Instantly, the pain he lived with daily increased, bearing down on him, grinding at his bones, and he had to clench his teeth against it to keep from crying out. His heart pounded and his head throbbed until he was blind from the sheer force of the pressure of so much more power. His body already held too much energy, but it was energy he couldn’t use—only store for someone else’s use. Maybe Andra’s.
He prayed it was so. He wasn’t going to live long enough for another search. It had taken two weeks to find her, and he didn’t think he had even one week left.
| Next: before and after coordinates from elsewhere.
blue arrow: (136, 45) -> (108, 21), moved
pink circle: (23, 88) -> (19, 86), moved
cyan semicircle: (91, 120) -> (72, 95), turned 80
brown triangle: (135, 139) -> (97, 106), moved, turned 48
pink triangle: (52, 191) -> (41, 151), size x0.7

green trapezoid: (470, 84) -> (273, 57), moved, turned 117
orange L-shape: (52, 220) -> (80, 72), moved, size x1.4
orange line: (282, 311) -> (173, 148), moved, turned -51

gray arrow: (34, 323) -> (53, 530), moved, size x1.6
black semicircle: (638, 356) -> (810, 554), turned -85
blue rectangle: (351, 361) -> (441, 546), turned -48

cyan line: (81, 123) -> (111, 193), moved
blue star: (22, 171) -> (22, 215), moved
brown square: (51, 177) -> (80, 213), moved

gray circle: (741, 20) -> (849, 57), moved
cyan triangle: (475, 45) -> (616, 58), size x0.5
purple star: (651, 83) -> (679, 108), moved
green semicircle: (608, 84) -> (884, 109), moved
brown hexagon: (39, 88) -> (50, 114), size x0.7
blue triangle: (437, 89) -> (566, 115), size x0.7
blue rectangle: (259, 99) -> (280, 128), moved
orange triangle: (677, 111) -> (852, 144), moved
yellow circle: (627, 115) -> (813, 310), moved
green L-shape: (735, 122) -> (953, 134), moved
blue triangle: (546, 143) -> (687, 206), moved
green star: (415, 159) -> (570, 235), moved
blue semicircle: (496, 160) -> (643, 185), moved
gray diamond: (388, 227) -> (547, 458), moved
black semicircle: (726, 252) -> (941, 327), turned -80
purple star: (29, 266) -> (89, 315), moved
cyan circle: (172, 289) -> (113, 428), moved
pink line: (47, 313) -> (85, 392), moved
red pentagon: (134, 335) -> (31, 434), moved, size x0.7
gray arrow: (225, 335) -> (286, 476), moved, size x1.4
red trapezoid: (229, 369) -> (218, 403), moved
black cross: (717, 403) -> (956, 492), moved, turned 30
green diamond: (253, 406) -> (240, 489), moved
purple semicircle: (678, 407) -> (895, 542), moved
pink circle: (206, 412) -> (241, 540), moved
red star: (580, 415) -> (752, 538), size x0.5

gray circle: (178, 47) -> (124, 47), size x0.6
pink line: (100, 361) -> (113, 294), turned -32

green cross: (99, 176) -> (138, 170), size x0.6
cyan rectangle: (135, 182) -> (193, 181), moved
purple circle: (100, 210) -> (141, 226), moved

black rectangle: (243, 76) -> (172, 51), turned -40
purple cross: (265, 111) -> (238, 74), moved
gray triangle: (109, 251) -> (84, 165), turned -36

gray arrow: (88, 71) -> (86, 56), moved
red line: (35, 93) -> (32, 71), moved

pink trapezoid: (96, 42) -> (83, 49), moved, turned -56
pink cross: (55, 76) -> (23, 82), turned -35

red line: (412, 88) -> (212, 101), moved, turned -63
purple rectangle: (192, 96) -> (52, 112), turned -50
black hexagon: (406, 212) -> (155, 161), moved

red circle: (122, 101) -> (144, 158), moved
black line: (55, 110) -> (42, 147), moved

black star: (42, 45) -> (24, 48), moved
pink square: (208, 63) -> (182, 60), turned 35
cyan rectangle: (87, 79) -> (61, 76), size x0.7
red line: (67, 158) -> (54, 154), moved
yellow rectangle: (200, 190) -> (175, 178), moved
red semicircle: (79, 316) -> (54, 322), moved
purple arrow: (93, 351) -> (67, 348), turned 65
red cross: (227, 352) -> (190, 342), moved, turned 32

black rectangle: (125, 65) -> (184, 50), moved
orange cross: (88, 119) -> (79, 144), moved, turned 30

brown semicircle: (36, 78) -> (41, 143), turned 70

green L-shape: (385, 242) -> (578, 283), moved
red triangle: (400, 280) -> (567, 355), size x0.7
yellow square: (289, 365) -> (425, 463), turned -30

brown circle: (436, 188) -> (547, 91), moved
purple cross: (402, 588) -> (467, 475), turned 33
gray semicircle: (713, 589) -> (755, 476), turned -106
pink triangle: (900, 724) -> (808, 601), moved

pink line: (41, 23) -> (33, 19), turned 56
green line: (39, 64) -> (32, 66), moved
Paul’s skin grew tight and burned, and his eyes felt like they would fly out of his head if he opened his eyelids. He could hear his breath rasping in and out too quickly as his lungs labored against the pain.
Logan was right. He was too weak for this, but it was too late now. He’d pulled in enough power to reach out to Sammy and enter his mind. He was trapped inside the child until he’d done what he’d come here to do—take away his fear, his memories.
The images inside Sammy were a chaotic swirl of teeth and claws, growls and screams. The boy was barely six, and had no way of making sense of what he’d seen. His child’s mind had taken the sensory input, mixed it with his terror, and created an array of images even more terrible than reality. Somewhere deep inside Sammy’s mind, he felt the little boy cowering in fear, whimpering, chanting, “No, no, no.”
Paul felt his physical body weaken against the strain of his connection with the boy. He wasn’t very good at this, but he knew enough to know that if he died while in the boy’s mind, it would kill Sammy as well.